The hierarchical porosity of a three-dimensional graphene electrode for binder-free and high performance supercapacitors

Abstract

In this study, we report a binder-free supercapacitor including a unique graphene electrode of hierarchical porosity composed of the submicrometer porosity (∼20 μm) of 3D graphene self-assembled by nanopores (∼2.5 nm) of graphene flakes. The hierarchical 3D porosity of the graphene electrode was prepared by a facile and scalable approach based on acid activation and freeze-drying.
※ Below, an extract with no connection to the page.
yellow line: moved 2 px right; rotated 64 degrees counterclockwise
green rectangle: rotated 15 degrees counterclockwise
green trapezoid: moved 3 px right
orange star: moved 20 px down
Remarkably, we found that this unique graphene-based electrode, when used in a supercapacitor, shows improved performance compared with a reported graphene electrode; these improvements include high specific capacitance (∼442 F g⁻¹), fast rate charging/discharging, and excellent cycle stability (95% after 1600 cycle numbers), which were due to (1) the creation of a high specific surface area and a diffusion path, thus promoting ion transport capability, and (2) the additional pseudocapacitor due to the controlled oxygen amount of functionalization on the graphene surface. The resultant device shows an energy density of 51.9 W h kg⁻¹ and a power density of 467.8 W kg⁻¹. This study introduces a new concept for the binder-free, cost-effective and high performance of a graphene-based supercapacitor, which could pave the way for practical applications in frontier energy devices.